§ EJERCICIOS POR RESOLVER:
**1)** Reproduce sin cambios el tramo del relato sobre el lago Titicaca que va desde "Los arqueólogos remontan" hasta "una coherencia impensada.".
**2)** Traduce al inglés esta oración del relato sobre el lago Titicaca: "El lugar nos gustó y nos quedamos unos días."
**3)** Retoma el relato sobre el lago Titicaca y escribe cómo sigue después de su última oración.

Los arqueólogos remontan su nacimiento a dos milenios antes de la
era cristiana. Según la leyenda incaica, el dios creador del universo
(Tici Viracocha) surgió del lago Titicaca y en Tiwanaku
creó a Inti (el sol), a Killa (la luna), a las estrellas, al cielo
y a la tierra. En este mismo lago creó luego al primer inca, Manco
Capac, y a Mama Ocllo. Al estar allí me gustaba escuchar cada una
de las leyendas que rodeaban este sitio, e íntimamente las deseaba
verdaderas. Lo cierto es que en el altiplano, un lugar tan aislado del
mundo como cercano a las estrellas, los mitos y cuentos se vuelven reales
y adquieren una coherencia impensada.
Felices
con las compras realizadas (luego de fenicias negociaciones, es decir,
siempre regateando precios) en los mercados indígenas de La Paz
(ya de por sí muy baratos) partimos finalmente hacia el mítico
Lago Titicaca. Llegamos a Copacabana, pueblo que queda a orillas del lago,
en sólo tres horas. El lugar nos gustó y nos quedamos unos
días.
El
lago más asombroso
No
me esperaba que el Titicaca fuera tan hermoso, no me lo imaginé
tampoco de aguas cristalinas ni con un marco de cumbres nevadas como las
de la Cordillera Real. A 3812 m.s.n.m., es el lago navegable más
alto del mundo y si bien todos sabíamos que nos íbamos a
encontrar con el famoso lago, nos parecía insólito que existiera
semejante espejos de agua en el desértico altiplano que hasta el
momento veníamos recorriendo.
En
Copacabana, principal centro turístico de Bolivia, conocimos la
basílica de la Virgen Morena del Lago, que no es un templo cualquiera,
ya que esta virgen es visitada por miles de peregrinos todas las semanas.
Vimos colas de gente que traía el auto todo adornado con guirnaldas
y flores para bendecirlo; incluso grandes camiones esperaban la bendición
de la virgen. Debido a que gran parte de la población es pescadora
y a que es muy barato, comimos muy seguido un pescado riquísimo.
Hay cantidad de pequeños hostels donde parar, ya que además
de peregrinos está lleno de gringos. En nuestro precario alojamiento,
a la noche se armaban fiestas entre la gente copada de los más distantes
lugares del globo y nadie dormía, todos a fumar, bailar, beber,
reír y otros muchos más verbos terminados en ar, er, ir.

§ DATOS REGISTRADOS:
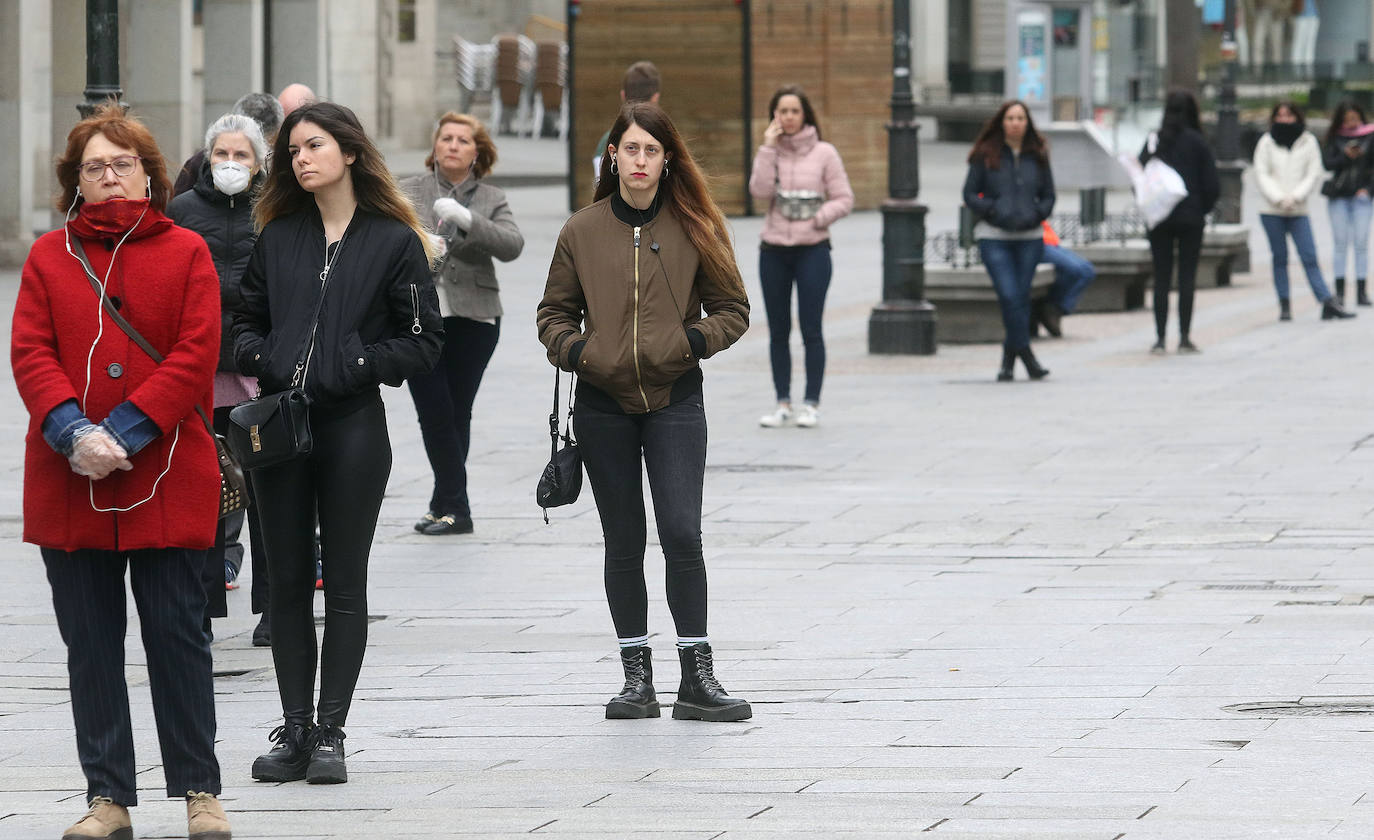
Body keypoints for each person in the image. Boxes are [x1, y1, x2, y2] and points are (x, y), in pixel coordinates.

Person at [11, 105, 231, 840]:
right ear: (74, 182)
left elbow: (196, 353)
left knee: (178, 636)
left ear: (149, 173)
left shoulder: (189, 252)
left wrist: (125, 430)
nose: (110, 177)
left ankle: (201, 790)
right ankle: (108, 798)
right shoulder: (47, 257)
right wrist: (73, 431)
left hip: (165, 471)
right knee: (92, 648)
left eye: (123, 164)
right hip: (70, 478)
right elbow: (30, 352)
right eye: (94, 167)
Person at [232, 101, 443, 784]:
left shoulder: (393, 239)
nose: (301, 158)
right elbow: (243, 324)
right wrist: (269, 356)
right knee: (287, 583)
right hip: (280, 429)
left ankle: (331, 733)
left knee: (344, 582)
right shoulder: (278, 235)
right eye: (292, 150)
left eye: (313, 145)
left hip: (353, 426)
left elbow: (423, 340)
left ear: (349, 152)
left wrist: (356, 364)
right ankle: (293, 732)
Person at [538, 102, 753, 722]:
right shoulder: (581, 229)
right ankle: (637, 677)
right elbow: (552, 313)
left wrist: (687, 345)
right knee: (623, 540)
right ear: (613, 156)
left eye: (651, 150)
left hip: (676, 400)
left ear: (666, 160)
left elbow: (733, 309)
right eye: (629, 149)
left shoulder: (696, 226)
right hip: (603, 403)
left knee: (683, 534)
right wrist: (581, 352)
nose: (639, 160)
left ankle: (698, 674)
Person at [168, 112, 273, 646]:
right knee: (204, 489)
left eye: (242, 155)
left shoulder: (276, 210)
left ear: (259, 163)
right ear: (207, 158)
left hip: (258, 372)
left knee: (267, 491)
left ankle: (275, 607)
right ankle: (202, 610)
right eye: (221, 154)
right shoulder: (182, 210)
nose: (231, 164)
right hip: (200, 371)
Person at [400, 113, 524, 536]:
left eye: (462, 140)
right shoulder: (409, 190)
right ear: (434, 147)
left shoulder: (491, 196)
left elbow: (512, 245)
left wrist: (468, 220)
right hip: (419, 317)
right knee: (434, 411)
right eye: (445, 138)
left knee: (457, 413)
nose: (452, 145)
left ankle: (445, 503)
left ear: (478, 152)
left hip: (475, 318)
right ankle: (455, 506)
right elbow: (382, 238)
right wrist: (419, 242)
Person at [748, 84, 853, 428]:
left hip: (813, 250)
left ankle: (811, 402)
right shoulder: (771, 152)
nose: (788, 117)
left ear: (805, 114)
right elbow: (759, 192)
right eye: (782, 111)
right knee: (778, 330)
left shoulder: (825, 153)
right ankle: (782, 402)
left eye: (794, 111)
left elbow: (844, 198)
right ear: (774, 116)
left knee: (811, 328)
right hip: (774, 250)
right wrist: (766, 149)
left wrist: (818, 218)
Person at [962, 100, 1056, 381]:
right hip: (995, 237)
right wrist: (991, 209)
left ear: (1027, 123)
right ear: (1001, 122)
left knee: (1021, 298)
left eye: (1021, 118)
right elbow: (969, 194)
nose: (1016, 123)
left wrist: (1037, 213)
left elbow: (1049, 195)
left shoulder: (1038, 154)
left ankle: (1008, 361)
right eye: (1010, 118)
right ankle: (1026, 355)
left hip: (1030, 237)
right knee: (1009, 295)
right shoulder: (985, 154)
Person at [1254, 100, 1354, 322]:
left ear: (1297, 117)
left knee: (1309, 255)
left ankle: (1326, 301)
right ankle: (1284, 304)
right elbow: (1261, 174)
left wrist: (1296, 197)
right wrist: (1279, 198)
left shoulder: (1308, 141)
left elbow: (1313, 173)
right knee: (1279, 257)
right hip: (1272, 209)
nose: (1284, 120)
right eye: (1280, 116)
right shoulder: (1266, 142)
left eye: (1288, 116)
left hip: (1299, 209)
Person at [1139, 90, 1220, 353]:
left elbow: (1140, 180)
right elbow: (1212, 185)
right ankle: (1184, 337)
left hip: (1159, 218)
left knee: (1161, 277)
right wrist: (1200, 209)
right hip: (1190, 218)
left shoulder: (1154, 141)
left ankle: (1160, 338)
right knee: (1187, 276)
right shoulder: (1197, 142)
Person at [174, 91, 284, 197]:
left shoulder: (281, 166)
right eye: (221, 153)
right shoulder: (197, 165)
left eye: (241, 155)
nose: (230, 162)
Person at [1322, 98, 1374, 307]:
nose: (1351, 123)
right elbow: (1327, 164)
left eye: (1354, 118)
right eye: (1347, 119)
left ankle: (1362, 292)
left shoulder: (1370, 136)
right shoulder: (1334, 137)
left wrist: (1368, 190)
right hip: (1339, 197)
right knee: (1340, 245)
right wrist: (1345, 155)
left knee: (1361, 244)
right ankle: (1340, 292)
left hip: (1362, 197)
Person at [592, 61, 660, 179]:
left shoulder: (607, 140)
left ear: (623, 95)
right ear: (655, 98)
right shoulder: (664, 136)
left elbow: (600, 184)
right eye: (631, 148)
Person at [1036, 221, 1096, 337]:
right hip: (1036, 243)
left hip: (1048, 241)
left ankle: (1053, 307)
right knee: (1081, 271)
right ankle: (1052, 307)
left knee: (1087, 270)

* * *

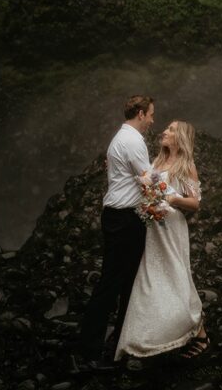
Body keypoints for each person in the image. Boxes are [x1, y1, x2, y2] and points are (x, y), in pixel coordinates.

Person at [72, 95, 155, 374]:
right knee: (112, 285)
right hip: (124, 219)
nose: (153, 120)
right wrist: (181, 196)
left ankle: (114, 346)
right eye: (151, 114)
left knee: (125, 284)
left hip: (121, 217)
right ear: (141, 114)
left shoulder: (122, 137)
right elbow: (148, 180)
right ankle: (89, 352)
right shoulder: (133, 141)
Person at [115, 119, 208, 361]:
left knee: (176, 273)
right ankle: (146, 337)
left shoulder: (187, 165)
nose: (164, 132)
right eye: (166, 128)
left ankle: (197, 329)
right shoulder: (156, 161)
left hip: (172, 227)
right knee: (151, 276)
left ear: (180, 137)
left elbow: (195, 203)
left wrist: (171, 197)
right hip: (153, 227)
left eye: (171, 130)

§ RESPUESTAS DEL EJERCICIO:
**1)**
Los arqueólogos remontan su nacimiento a dos milenios antes de la
era cristiana. Según la leyenda incaica, el dios creador del universo
(Tici Viracocha) surgió del lago Titicaca y en Tiwanaku
creó a Inti (el sol), a Killa (la luna), a las estrellas, al cielo
y a la tierra. En este mismo lago creó luego al primer inca, Manco
Capac, y a Mama Ocllo. Al estar allí me gustaba escuchar cada una
de las leyendas que rodeaban este sitio, e íntimamente las deseaba
verdaderas. Lo cierto es que en el altiplano, un lugar tan aislado del
mundo como cercano a las estrellas, los mitos y cuentos se vuelven reales
y adquieren una coherencia impensada.

**2)** We liked the place and stayed a few days.

**3)**
Desde
el puerto de Copacabana nos tomamos una lancha hacia las Islas del Sol
y de la Luna. Al alejarnos de la costa tuvimos una de las mejores vistas
del pueblo, con sus tejados desparejos y el monte Calvario con la bahía
llena de botes. Mientras navegábamos observé a la distancia
que los cerros de la isla se encontraban transformados en múltiples
terraplenes, en forma de escaleras gigantes, típico sistema incaico
para poder explotar la tierra en las laderas. Ni en la isla de Sol ni en
la de la Luna los aborígenes tienen electricidad ni elementos de
confort. Siguen viviendo como sus antepasados. Nos recibieron felices y
muy dispuestos a posar para las fotos a cambio de algunas monedas. Tanto
en una como en la otra existen antiguas ruinas que dan testimonio de la
presencia de distintas culturas que habitaron la zona del Titicaca. El
panorama del lago visto desde estas islas fue de las postales más
lindas que vi en Bolivia y un buen final para redondear un viaje de una
riqueza inesperada.
Las
personas hacemos los viajes, pero también los viajes nos hacen a
las personas. El altiplano boliviano definió mi fanatismo por las
travesías, que va más allá de los lugares que recorra
y del placer físico que me produzcan. Es en realidad el gusto que
tengo por la actividad mental que despierta viajar. En mi espíritu
quedaron para siempre los fantásticos caminos explorados en Bolivia.
Texto
y fotos: Diego Biosca
Una
leyenda viva
En
Huatajata, poblado sobre la costa sur del lago Titicaca, pudimos conocer
a José Limachi, una celebridad en Bolivia, ya que junto con sus
hermanos Juan y Demetrio es considerado el mejor constructor de balsas
de totora del Altiplano.
La
fama trascendió las fronteras cuando Thor Heyerdhal, el mentor de
la expedición Kon Tiki, les encargó la construcción
de balsas para sus aventuras por el océano Atlántico y el
río Tigris. En el hotel Inca Utama de esta localidad puede verse
en exhibición una embarcación de junco del tamaño
de un velero. Era la réplica del Ra II, una de las naves utilizadas
por el antropólogo noruego en sus travesías.